→ **What to work on**: Reproduce the news text on Turkish officials' response to the PKK assault in full, word for word.

→ **Document text**:
"Our anger is great," said Prime Minister Recep Tayyip Erdoğan after the shocking assault, which came only days after Parliament passed a motion authorizing a cross-border operation into northern Iraq to hunt down PKK terrorists based in mountain camps in the area. He said the government would take "an approach that is calm, far from agitation and based on common sense." Commenting on a possible cross-border operation into northern Iraq, Erdoğan said, "We will take all necessary steps within the framework of the [parliamentary] authorization," adding, "We have no concerns about who says what."
Labor Minister Faruk Çelik said the latest developments "will make us implement sharper measures." In Kiev, Defense Minister Vecdi Gönül, speaking after a meeting with US Defense Secretary Robert Gates, said Turkey has plans to launch a cross-border operation but "not urgently."

→ **Data provided**:
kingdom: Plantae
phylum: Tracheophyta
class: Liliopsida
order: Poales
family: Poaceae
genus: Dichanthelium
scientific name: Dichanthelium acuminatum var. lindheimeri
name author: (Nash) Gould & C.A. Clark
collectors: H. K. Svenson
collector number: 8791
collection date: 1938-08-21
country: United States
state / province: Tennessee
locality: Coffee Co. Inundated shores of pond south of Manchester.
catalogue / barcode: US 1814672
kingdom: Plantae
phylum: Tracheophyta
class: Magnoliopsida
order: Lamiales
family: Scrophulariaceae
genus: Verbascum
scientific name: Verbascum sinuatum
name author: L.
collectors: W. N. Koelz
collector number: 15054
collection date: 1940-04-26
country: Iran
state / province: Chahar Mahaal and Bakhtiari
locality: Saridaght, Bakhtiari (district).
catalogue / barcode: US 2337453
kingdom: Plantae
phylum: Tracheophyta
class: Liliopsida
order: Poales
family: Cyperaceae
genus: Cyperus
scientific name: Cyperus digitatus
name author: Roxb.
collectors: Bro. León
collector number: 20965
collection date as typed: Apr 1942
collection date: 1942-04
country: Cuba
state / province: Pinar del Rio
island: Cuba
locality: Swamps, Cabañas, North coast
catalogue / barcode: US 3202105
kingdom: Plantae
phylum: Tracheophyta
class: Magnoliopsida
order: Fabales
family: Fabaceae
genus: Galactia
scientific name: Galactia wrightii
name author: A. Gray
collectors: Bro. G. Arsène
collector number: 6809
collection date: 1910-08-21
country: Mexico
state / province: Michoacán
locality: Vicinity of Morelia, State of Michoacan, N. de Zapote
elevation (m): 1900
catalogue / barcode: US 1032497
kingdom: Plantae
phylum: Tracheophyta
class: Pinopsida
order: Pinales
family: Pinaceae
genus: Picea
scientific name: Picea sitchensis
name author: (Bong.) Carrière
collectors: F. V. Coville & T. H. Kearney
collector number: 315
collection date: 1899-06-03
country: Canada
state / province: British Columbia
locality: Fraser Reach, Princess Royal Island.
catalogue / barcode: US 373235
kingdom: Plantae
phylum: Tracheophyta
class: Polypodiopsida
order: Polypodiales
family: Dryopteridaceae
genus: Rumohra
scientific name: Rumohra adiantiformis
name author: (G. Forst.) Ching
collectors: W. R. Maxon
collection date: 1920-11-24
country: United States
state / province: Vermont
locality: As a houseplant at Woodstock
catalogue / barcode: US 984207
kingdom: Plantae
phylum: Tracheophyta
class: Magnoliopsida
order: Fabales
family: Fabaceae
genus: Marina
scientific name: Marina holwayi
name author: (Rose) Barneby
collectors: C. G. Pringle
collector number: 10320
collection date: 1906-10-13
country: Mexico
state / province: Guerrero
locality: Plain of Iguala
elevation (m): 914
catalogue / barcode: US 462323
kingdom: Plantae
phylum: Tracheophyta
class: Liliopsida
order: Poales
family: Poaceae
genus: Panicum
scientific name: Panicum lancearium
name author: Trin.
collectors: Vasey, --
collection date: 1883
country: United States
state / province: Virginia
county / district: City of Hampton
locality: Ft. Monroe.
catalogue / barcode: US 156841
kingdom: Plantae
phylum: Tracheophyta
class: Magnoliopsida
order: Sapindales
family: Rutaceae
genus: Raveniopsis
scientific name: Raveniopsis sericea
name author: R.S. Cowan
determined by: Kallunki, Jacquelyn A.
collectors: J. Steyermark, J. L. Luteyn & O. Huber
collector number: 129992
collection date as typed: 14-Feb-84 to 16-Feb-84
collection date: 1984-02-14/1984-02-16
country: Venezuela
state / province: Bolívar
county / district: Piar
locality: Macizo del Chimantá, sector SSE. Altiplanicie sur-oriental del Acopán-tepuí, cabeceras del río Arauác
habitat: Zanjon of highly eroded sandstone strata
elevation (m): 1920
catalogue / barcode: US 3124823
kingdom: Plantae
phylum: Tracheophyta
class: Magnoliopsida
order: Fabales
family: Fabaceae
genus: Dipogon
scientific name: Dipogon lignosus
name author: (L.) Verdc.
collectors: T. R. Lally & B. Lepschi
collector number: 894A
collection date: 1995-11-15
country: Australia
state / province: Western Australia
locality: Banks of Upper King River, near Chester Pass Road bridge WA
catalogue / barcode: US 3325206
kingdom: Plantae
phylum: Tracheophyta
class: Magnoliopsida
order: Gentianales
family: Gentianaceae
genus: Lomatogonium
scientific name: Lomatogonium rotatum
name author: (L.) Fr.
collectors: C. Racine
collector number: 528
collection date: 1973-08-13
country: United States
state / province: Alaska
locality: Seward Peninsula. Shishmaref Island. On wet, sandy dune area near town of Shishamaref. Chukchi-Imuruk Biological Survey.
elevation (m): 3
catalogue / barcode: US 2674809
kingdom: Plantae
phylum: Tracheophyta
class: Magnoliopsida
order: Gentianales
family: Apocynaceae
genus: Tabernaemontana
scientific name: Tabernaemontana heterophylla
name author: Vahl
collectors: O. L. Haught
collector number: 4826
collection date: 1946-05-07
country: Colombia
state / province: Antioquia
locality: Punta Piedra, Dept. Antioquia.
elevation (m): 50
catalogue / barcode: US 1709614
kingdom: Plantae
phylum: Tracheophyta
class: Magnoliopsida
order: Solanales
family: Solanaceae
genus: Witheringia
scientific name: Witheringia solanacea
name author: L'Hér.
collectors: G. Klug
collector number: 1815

→ **Finished exercise**:
"Our anger is great," said Prime Minister Recep Tayyip Erdoğan after the shocking assault, which came only days after Parliament passed a motion authorizing a cross-border operation into northern Iraq to hunt down PKK terrorists based in mountain camps in the area. He said the government would take "an approach that is calm, far from agitation and based on common sense." Commenting on a possible cross-border operation into northern Iraq, Erdoğan said, "We will take all necessary steps within the framework of the [parliamentary] authorization," adding, "We have no concerns about who says what."
Labor Minister Faruk Çelik said the latest developments "will make us implement sharper measures." In Kiev, Defense Minister Vecdi Gönül, speaking after a meeting with US Defense Secretary Robert Gates, said Turkey has plans to launch a cross-border operation but "not urgently."